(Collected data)

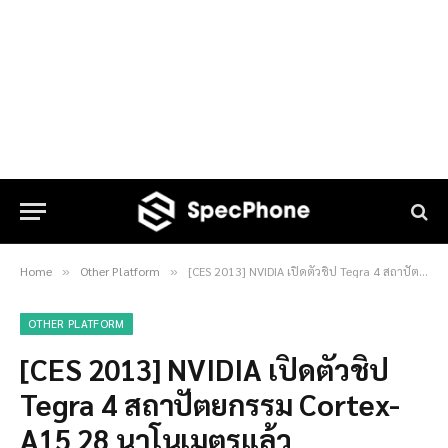
Home
Other Platform
[CES 2013] NVIDIA เปิดตัวชิป Tegra 4 สถาปัตยกรรม Cortex-A15 28 นาโนเมตรแล้ว
»
»
OTHER PLATFORM
[CES 2013] NVIDIA เปิดตัวชิป
Tegra 4 สถาปัตยกรรม Cortex-
A15 28 นาโนเมตรแล้ว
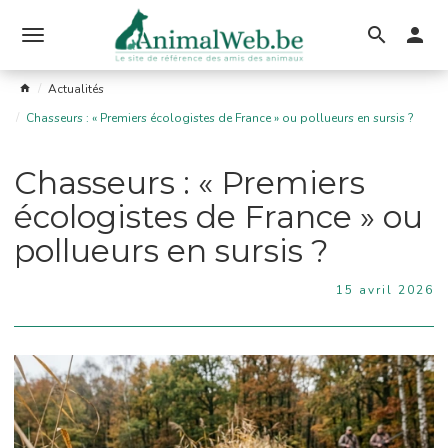
Ouvrir
le
Actualités
menu
Chasseurs : « Premiers écologistes de France » ou pollueurs en sursis ?
Chasseurs : « Premiers
écologistes de France » ou
pollueurs en sursis ?
15 avril 2026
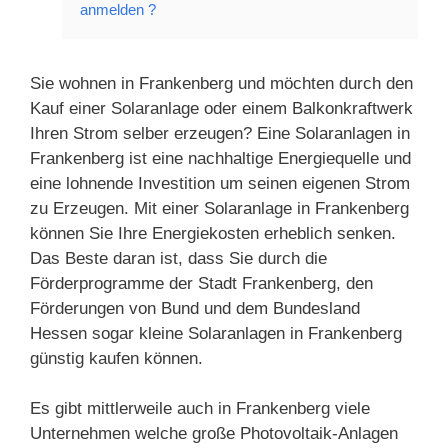
anmelden ?
Sie wohnen in Frankenberg und möchten durch den
Kauf einer Solaranlage oder einem Balkonkraftwerk
Ihren Strom selber erzeugen? Eine Solaranlagen in
Frankenberg ist eine nachhaltige Energiequelle und
eine lohnende Investition um seinen eigenen Strom
zu Erzeugen. Mit einer Solaranlage in Frankenberg
können Sie Ihre Energiekosten erheblich senken.
Das Beste daran ist, dass Sie durch die
Förderprogramme der Stadt Frankenberg, den
Förderungen von Bund und dem Bundesland
Hessen sogar kleine Solaranlagen in Frankenberg
günstig kaufen können.
Es gibt mittlerweile auch in Frankenberg viele
Unternehmen welche große Photovoltaik-Anlagen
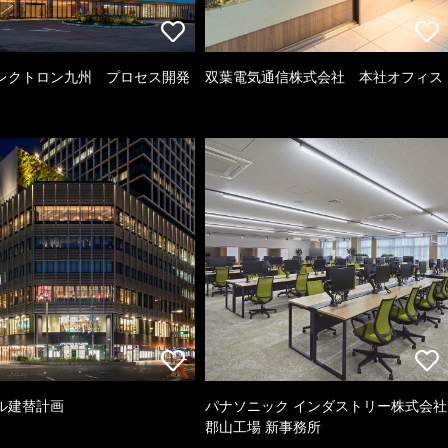
レクトロン九州 プロセス開発
双葉電気通信株式会社 本社オフィス
ル建替計画
パナソニック インダストリー株式会社
郡山工場 新事務所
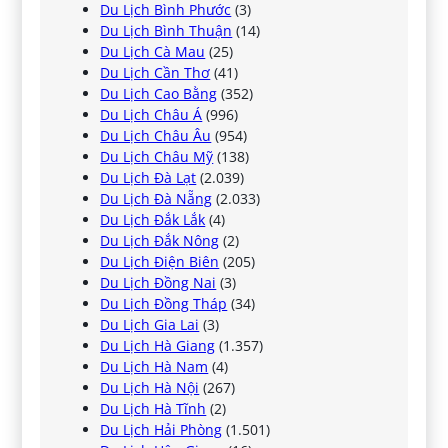
Du Lịch Bình Phước
(3)
Du Lịch Bình Thuận
(14)
Du Lịch Cà Mau
(25)
Du Lịch Cần Thơ
(41)
Du Lịch Cao Bằng
(352)
Du Lịch Châu Á
(996)
Du Lịch Châu Âu
(954)
Du Lịch Châu Mỹ
(138)
Du Lịch Đà Lạt
(2.039)
Du Lịch Đà Nẵng
(2.033)
Du Lịch Đắk Lắk
(4)
Du Lịch Đắk Nông
(2)
Du Lịch Điện Biên
(205)
Du Lịch Đồng Nai
(3)
Du Lịch Đồng Tháp
(34)
Du Lịch Gia Lai
(3)
Du Lịch Hà Giang
(1.357)
Du Lịch Hà Nam
(4)
Du Lịch Hà Nội
(267)
Du Lịch Hà Tĩnh
(2)
Du Lịch Hải Phòng
(1.501)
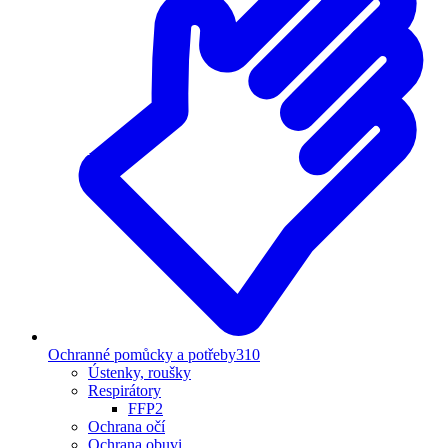
Ochranné pomůcky a potřeby
310
Ústenky, roušky
Respirátory
FFP2
Ochrana očí
Ochrana obuvi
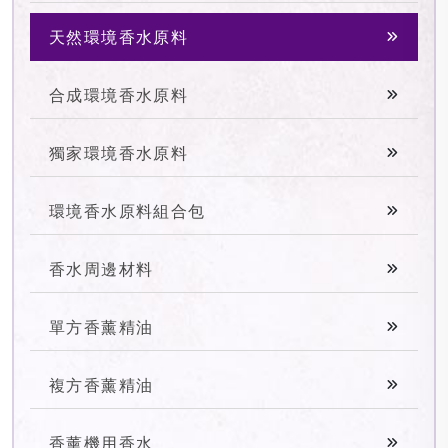
天然環境香水原料
合成環境香水原料
獨家環境香水原料
環境香水原料組合包
香水周邊材料
單方香薰精油
複方香薰精油
香薰機用香水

▸ Try it: Only lines from the one holding "Frankenberg ist eine" through the last line of the entries above are wanted, both ends included, each retyped exactly; no pictures.

▸ Answer to this exercise:
Frankenberg ist eine nachhaltige Energiequelle und
eine lohnende Investition um seinen eigenen Strom
zu Erzeugen. Mit einer Solaranlage in Frankenberg
können Sie Ihre Energiekosten erheblich senken.
Das Beste daran ist, dass Sie durch die
Förderprogramme der Stadt Frankenberg, den
Förderungen von Bund und dem Bundesland
Hessen sogar kleine Solaranlagen in Frankenberg
günstig kaufen können.
Es gibt mittlerweile auch in Frankenberg viele
Unternehmen welche große Photovoltaik-Anlagen
レクトロン九州 プロセス開発
双葉電気通信株式会社 本社オフィス
ル建替計画
パナソニック インダストリー株式会社
郡山工場 新事務所
Du Lịch Bình Phước
(3)
Du Lịch Bình Thuận
(14)
Du Lịch Cà Mau
(25)
Du Lịch Cần Thơ
(41)
Du Lịch Cao Bằng
(352)
Du Lịch Châu Á
(996)
Du Lịch Châu Âu
(954)
Du Lịch Châu Mỹ
(138)
Du Lịch Đà Lạt
(2.039)
Du Lịch Đà Nẵng
(2.033)
Du Lịch Đắk Lắk
(4)
Du Lịch Đắk Nông
(2)
Du Lịch Điện Biên
(205)
Du Lịch Đồng Nai
(3)
Du Lịch Đồng Tháp
(34)
Du Lịch Gia Lai
(3)
Du Lịch Hà Giang
(1.357)
Du Lịch Hà Nam
(4)
Du Lịch Hà Nội
(267)
Du Lịch Hà Tĩnh
(2)
Du Lịch Hải Phòng
(1.501)
Ochranné pomůcky a potřeby
310
Ústenky, roušky
Respirátory
FFP2
Ochrana očí
Ochrana obuvi
天然環境香水原料
合成環境香水原料
獨家環境香水原料
環境香水原料組合包
香水周邊材料
單方香薰精油
複方香薰精油
香薰機用香水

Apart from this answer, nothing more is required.